Morphology Dependent Hole Transfer Under Negligible HOMO Difference in Non-Fullerene Acceptor Based Ternary Polymer Solar Cells.

In the field of organic solar cell (OSCs), it has been generally accepted until recently that a difference in band energies of at least 0.3 eV between the highest occupied molecular orbital (HOMO) level of the donor and the HOMO of the acceptor is required to provide adequate driving force for efficient photo-induced hole transfer, due to the large binding energy of excitons in organic materials.
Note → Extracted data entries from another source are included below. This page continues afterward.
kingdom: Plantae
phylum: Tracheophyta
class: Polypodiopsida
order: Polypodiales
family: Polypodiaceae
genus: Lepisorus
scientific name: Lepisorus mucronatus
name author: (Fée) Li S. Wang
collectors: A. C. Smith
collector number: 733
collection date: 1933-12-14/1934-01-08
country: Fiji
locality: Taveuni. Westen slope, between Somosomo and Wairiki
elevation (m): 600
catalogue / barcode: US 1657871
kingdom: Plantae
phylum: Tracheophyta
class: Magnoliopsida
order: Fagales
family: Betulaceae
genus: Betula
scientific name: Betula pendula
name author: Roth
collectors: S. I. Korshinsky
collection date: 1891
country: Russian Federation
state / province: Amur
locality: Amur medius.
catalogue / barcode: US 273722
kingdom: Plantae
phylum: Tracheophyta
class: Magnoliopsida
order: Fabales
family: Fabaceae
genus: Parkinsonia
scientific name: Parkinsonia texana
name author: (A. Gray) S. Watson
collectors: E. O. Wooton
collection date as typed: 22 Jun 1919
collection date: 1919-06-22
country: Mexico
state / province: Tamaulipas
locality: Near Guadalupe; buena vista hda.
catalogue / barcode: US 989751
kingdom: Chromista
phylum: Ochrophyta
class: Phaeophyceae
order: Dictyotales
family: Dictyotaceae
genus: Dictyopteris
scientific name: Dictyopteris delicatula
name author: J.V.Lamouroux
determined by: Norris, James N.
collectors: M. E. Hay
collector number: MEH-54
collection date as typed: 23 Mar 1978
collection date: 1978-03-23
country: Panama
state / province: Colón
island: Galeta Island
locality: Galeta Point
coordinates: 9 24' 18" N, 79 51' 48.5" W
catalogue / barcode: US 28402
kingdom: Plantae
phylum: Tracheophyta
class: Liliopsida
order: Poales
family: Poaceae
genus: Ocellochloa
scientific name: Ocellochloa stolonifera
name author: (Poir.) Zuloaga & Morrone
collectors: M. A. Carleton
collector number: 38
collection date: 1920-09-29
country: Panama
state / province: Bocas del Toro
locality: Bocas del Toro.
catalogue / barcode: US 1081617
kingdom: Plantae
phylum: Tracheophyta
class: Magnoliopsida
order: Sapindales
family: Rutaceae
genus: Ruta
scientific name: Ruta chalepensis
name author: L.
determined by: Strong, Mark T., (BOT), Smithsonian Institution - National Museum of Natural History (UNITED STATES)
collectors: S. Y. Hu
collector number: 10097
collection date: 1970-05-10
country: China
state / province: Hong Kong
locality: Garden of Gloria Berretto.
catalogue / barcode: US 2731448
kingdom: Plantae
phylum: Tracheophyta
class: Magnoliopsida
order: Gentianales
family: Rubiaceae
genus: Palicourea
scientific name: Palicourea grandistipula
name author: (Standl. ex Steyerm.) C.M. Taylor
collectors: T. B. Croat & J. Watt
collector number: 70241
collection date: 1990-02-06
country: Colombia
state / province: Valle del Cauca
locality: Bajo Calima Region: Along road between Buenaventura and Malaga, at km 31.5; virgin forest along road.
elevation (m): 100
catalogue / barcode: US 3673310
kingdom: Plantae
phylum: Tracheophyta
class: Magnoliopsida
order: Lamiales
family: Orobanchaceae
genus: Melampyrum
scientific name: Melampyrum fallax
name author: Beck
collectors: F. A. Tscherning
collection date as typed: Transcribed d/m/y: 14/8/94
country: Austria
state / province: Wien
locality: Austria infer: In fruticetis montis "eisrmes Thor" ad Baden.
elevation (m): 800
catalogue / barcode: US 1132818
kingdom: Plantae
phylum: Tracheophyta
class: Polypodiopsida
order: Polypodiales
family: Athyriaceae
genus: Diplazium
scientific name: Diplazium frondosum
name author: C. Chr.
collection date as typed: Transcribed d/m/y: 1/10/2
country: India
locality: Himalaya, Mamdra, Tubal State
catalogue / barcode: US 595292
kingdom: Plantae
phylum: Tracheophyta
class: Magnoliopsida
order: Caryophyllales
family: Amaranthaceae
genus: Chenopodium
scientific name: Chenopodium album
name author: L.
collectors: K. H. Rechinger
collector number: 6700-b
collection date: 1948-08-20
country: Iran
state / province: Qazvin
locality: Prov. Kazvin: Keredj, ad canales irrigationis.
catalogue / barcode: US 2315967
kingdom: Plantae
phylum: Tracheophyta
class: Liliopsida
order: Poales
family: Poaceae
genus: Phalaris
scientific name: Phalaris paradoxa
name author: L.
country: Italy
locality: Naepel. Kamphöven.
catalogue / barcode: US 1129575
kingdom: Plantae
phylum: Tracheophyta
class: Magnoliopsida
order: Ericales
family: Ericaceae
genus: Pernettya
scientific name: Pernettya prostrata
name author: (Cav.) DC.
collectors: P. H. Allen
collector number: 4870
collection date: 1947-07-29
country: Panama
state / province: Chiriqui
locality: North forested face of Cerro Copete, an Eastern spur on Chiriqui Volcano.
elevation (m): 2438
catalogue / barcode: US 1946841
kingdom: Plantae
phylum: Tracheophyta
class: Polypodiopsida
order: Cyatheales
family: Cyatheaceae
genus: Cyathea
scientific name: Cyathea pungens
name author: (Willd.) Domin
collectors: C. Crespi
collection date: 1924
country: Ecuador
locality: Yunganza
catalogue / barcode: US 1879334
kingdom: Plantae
In this work we investigate polymeric donor : nonfullerene acceptor junctions in binary and ternary blend polymer solar cells (PSCs) which exhibit efficient photoinduced hole transfer despite negligible HOMO offset and demonstrate that hole transfer in this system is morphology-dependent. The morphology of the organic blend was gradually tuned by controlling the amount of ITIC and PC70BM. High external quantum efficiency (EQE) was achieved at long wavelengths, despite a 1:9 ITIC to PC70BM ratio, which indicates efficient photo-induced hole transfer from ITIC to the donor despite an undesirable HOMO energy offset. Transient absorption spectra (TAS) further confirm that hole transfer from ITIC to the donor becomes more efficient upon optimizing the morphology of the ternary blend, compared to that of donor:ITIC binary blend.